::: Excerpt to read :::

RFR: 8326962: C2 SuperWord: cache VPointer

Tue Apr 2 14:11:11 UTC 2024

On Tue, 2 Apr 2024 09:04:45 GMT, Emanuel Peter <epeter at openjdk.org> wrote:

> This is a subtask of [JDK-8315361](https://bugs.openjdk.org/browse/JDK-8315361).
> 
> Parsing `VPointer` currently happens all over SuperWord. And often in quadratic loops, where we compare all-with-all loads/stores.
> 
> I propose to cache the `VPointer`s, then we can do a constant-time cache lookup rather than parsing the pointer subgraph every time.
> 
> There are now only a few cases where we cannot use the cached `VPointer`:
> - `SuperWord::unrolling_analysis`: we have no `VLoopAnalyzer`, and so no submodules like `VLoopPointers`. We don't need to cache, since we only iterate over the loop body once, and create only a single `VPointer` per memop.

::: Record set :::

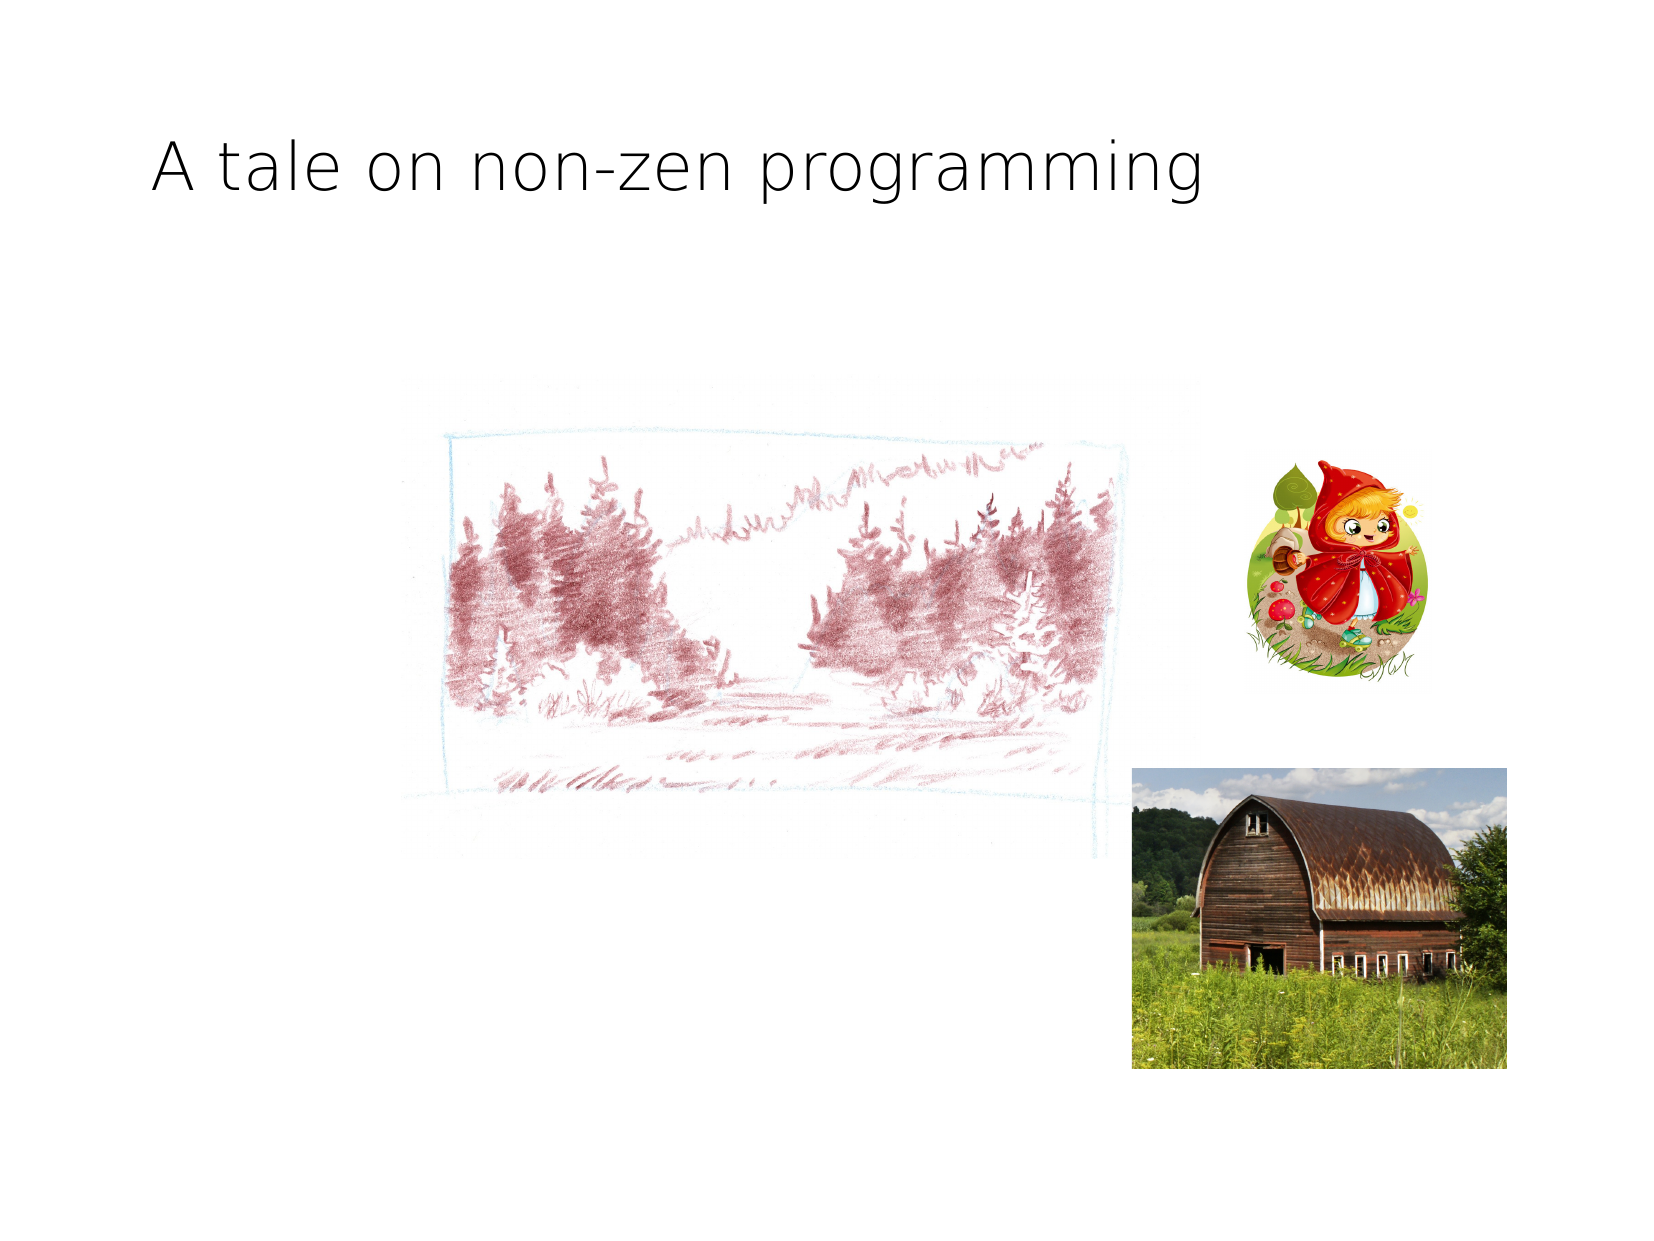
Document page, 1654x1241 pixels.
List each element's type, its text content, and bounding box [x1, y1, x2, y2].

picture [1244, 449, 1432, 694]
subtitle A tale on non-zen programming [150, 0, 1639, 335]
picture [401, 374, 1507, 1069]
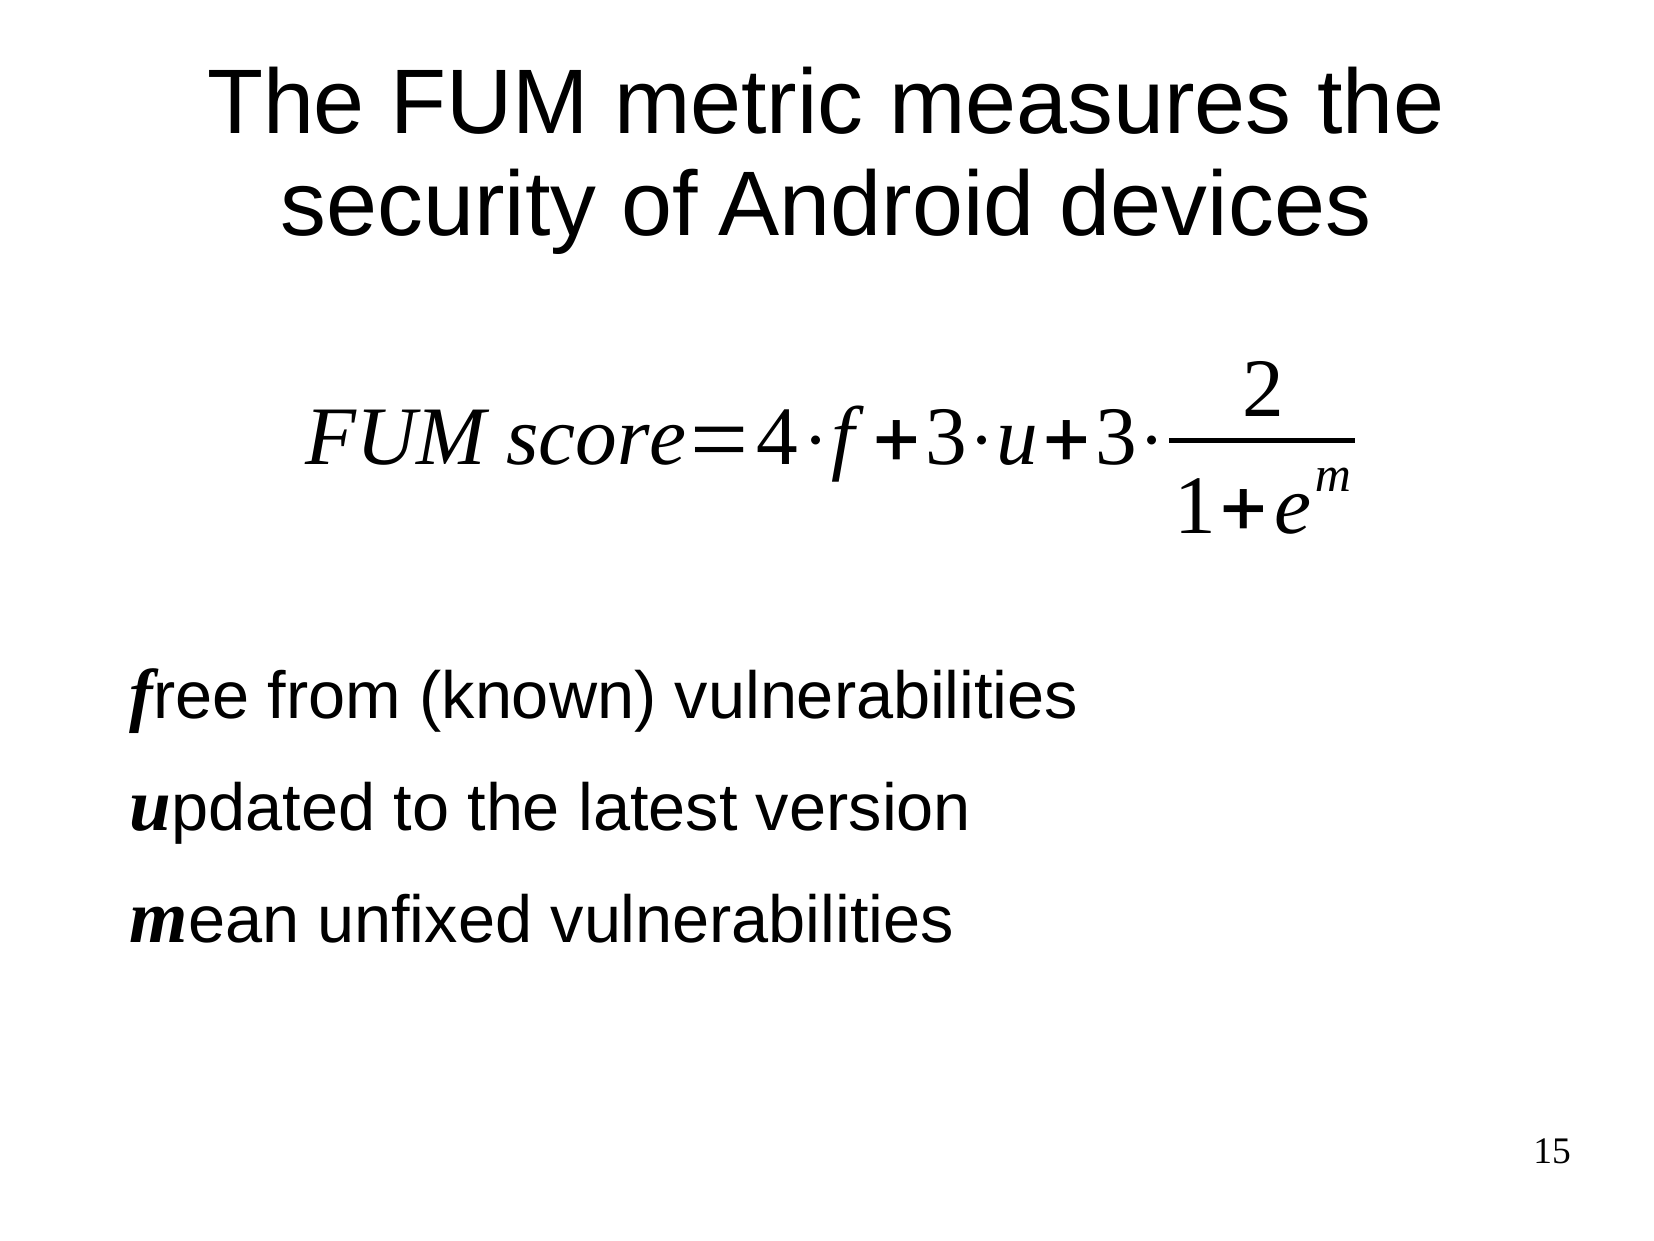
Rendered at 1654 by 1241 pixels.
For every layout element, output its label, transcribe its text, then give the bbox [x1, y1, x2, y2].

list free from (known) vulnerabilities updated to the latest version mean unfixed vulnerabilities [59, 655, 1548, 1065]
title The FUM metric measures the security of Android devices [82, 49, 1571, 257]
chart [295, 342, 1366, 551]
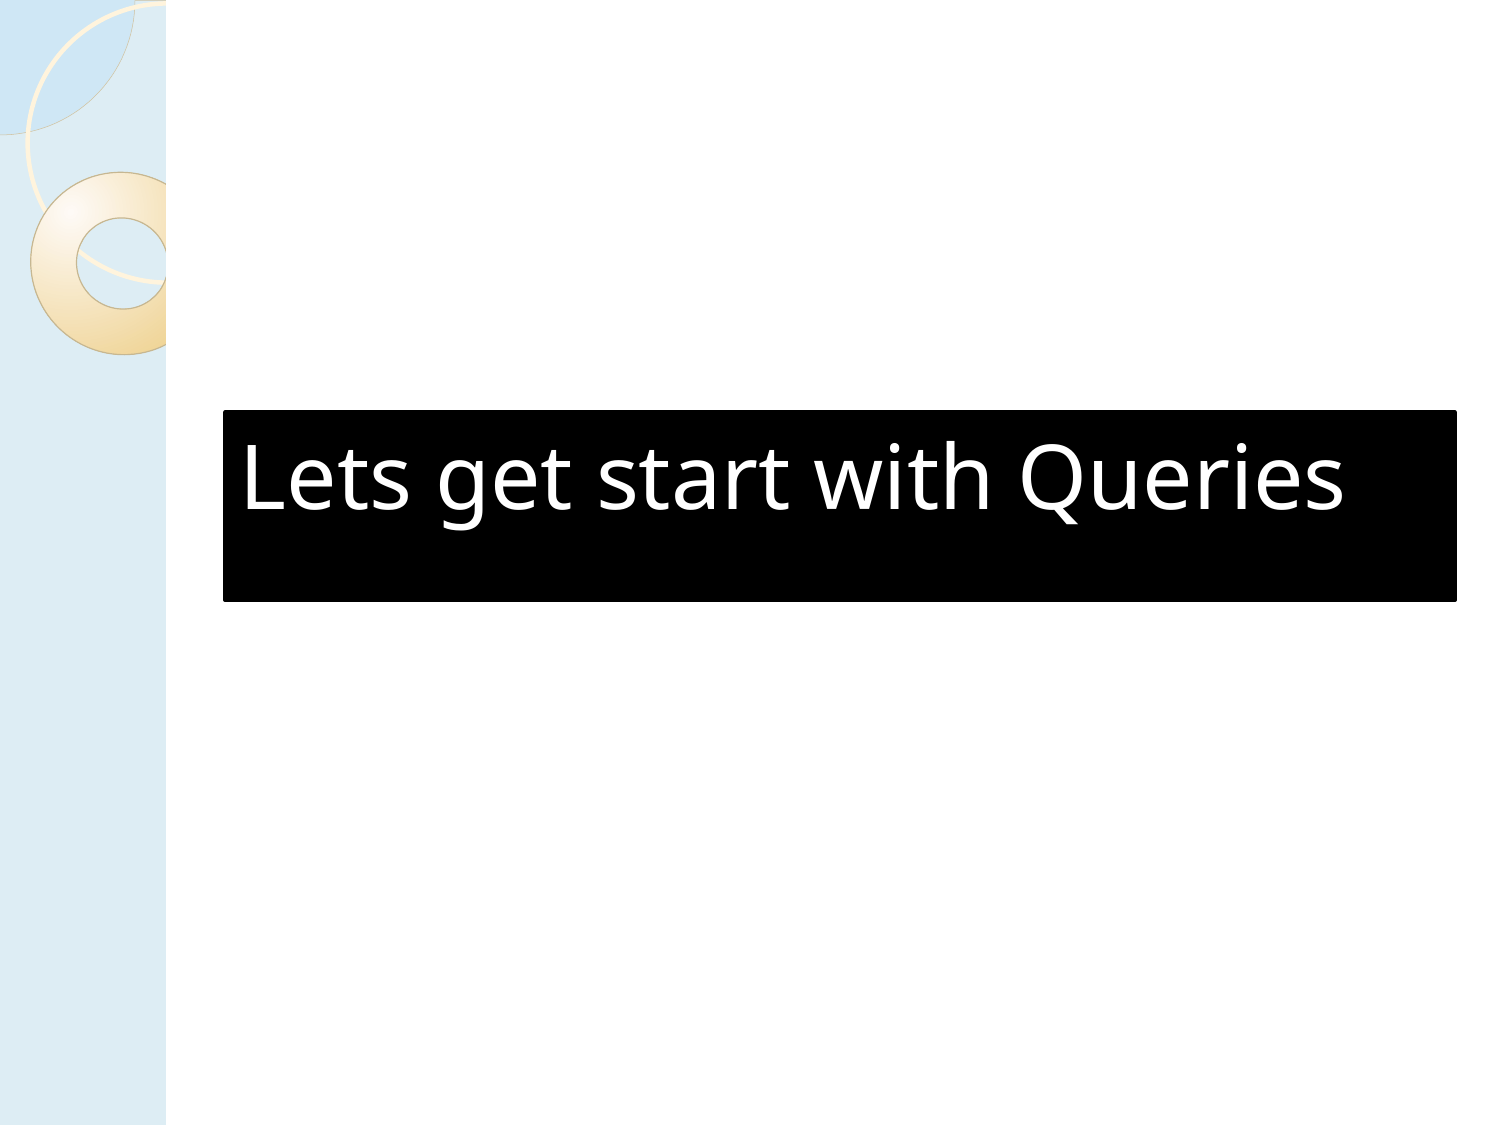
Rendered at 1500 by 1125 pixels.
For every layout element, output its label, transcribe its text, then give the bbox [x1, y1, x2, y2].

:::

» **Short problem**: Please answer from the review message on caching VPointer: what does the proposal do instead of parsing the pointer subgraph every time?

» **Right answer**: It does a constant-time cache lookup of the cached `VPointer`s.